Topic Tracking: Maturation 4

The youth felt suddenly to be part of a new fraternity born of battle and death. He became automated - he did not think, but shot and reloaded mechanically. His eyes began to hurt and there was a constant roar in his ear - the youth felt a rage coming on, like a pestered caged animal, and cursed the ineffectiveness of his single-shot rifle. He was angry not at the oncoming men, but at the choking smoke and heat. He fought not for the country, but for respite. The men were in every possible attitude - very unlike the picturesque Greek ideal created in the youth's mind. Even the officers failed - they darted in and out of the line and barked orders. Behind the battle line, the lieutenant of the youth's company had stopped a man who had fled after the first volley of bullets. The man blubbered as the lieutenant pummeling him with his fists. He forced the man back into the ranks.

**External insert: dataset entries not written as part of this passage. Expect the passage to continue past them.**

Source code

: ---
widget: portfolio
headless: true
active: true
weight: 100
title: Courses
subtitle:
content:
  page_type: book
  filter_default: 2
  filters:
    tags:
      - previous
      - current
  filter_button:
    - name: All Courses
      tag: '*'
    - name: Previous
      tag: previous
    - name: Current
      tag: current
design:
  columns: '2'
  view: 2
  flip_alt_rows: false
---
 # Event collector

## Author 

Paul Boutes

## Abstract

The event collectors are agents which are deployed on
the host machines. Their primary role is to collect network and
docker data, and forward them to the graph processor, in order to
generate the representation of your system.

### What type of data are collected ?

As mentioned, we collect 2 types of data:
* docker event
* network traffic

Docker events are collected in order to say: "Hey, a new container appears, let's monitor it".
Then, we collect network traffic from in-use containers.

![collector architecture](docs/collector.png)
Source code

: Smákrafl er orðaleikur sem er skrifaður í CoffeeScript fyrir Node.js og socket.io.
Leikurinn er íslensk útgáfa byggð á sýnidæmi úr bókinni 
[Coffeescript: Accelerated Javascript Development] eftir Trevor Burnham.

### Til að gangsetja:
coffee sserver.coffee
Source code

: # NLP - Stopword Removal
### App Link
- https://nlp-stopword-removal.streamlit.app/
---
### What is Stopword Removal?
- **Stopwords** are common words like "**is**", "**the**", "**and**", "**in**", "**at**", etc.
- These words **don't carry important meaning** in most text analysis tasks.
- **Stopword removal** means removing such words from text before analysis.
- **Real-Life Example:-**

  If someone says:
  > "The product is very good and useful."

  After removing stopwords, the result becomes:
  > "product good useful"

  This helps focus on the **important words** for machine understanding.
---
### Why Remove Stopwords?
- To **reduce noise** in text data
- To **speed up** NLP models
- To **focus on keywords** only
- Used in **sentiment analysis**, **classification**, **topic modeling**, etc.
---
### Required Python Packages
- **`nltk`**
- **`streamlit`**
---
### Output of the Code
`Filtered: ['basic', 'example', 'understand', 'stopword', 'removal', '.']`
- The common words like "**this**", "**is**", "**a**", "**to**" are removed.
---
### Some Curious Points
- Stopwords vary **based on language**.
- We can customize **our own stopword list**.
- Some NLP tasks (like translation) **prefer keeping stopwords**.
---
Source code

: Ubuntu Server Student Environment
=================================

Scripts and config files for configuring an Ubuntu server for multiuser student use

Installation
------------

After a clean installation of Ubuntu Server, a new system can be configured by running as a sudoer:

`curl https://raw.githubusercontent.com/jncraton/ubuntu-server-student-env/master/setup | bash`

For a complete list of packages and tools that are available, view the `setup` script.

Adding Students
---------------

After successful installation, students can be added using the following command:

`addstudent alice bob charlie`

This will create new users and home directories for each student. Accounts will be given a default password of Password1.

Topic Tracking: Peer Pressure/Morale 6

Here and there men crumpled up wounded or dead along the line. The captain of the youth's company had been killed early on in the action. Finally the firing dwindled; the charge had been repulsed. Some men cheered, while others were silent. The youth felt joy at having time to look around him and drink from his canteen. He watched as artillery began to fire in the direction of his line; he felt all the cannons to be aimed at him. Wounded men limped to the rear. The youth realized that there was fighting going on all over the fields around him. He wondered at the fact that nature could continue to go on with its simple processes amid such chaos.